Hail damage is costly for insurers in many parts of the world and puts pressure on the re-insurers that underwrite the risks. Munich Re, the world’s biggest re-insurer, said in January that claims from natural catastrophes including floods and hailstorms totaled about $125 billion last year. Germany suffered three hailstorms in 2013 that damaged 450,000 vehicles and caused losses at its car insurers.

The losses for South African insurers could have been worse — most South Africans don’t have insurance for their belongings. Unemployment amounts to one in every four adults and gross domestic product per capita was $6,618 in 2013, according to the World Bank, compared with $53,143 in the U.S.

Changing Patterns
“With the changing weather patterns seen globally we expect similar events in the future,” Jacques Pretorius managing director of Barclays Africa Group Ltd.’s non-life insurance unit.

Fitch Ratings said in a report in February South African non-life insurers’ 2013 underwriting profits would be negatively affected by significant claims related to natural catastrophe events. “However, earnings have strongly benefited from rising equity markets, partially offsetting the subdued underwriting performance,” Fitch in the report.

Equity markets have continued to rise since then, with the FTSE/JSE Africa All Share Index gaining 10 percent this year. Santam has risen 9.5 percent to 203.88 rand this year after dropping 3.2 percent in November and December last year as Gauteng’s thunderstorms continued.

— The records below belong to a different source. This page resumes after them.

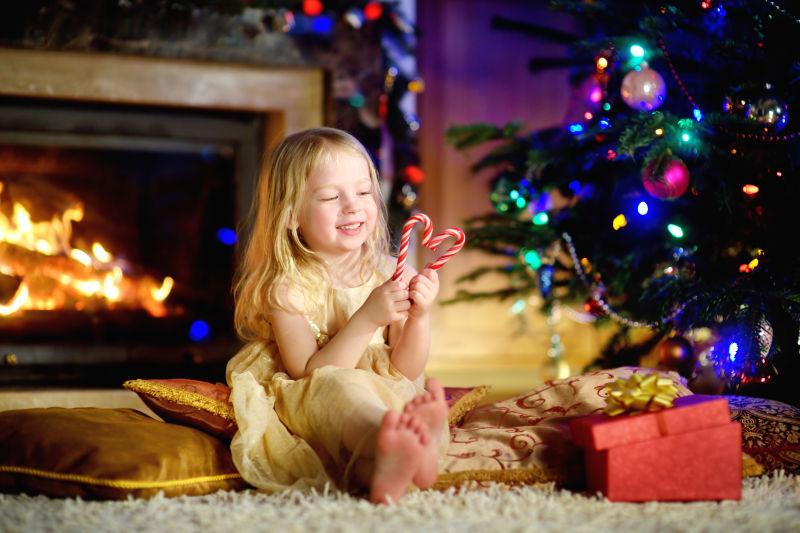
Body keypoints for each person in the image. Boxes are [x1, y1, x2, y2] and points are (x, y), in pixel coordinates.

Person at [226, 127, 449, 504]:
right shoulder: (286, 287)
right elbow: (309, 374)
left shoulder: (391, 273)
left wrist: (420, 318)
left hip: (383, 389)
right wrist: (366, 319)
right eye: (330, 196)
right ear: (292, 215)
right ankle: (390, 443)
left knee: (398, 398)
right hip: (316, 396)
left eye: (363, 192)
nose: (352, 206)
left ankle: (398, 460)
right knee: (342, 390)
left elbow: (407, 370)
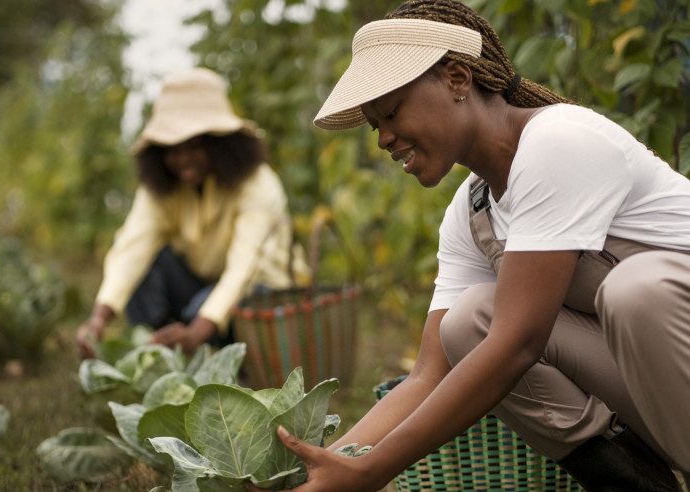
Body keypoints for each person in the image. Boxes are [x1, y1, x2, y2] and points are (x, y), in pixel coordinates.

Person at [262, 1, 690, 491]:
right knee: (469, 324)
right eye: (374, 123)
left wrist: (370, 472)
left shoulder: (560, 141)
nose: (382, 138)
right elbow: (426, 377)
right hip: (669, 402)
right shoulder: (474, 211)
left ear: (458, 79)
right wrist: (319, 468)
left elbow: (518, 343)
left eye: (391, 112)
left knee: (635, 290)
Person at [76, 67, 309, 358]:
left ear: (221, 144)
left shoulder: (258, 184)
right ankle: (167, 348)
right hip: (200, 289)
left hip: (264, 297)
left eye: (194, 145)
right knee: (146, 269)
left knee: (205, 304)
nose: (182, 158)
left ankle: (207, 347)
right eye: (171, 149)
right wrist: (99, 318)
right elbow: (132, 246)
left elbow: (244, 270)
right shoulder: (163, 188)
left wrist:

“We’re impacted by a number of significant risk issues such as a weak exchange rate, floods and fires,” said Donald Kau, a spokesman at Santam, South Africa’s biggest short-term insurer. “A great deal of attention is focused on making sure that we’re in a position to ride out such events, absorb their impact and still pay our claims.”

Weather Risk
Non-life insurers in South Africa would struggle to get out of taking weather-sensitive risks, according to PwC. Motor insurance makes up about 45 percent of the market and insuring property in some form is unavoidable, according to Van Den Berg. Telematics can help, he said. Sending clients text messages about impending bad weather reduces claims.

The Barclays Africa unit tries to reduce risk by working with the South African Weather Service to provide clients with storm warnings and staying in close contact with service providers such as assessors, tow trucks and body shops, Pretorius said.

Dike’s car, a gun-metal grey Kia Sportage, still bears the pock marks on its roof and hood from last year’s storm.

“I don’t have car hire in my insurance policy so it’s inconvenient to not have a car while it gets panel beaten,” she said. “My car looks like I parked it a little too close to the bottom end of a driving range.”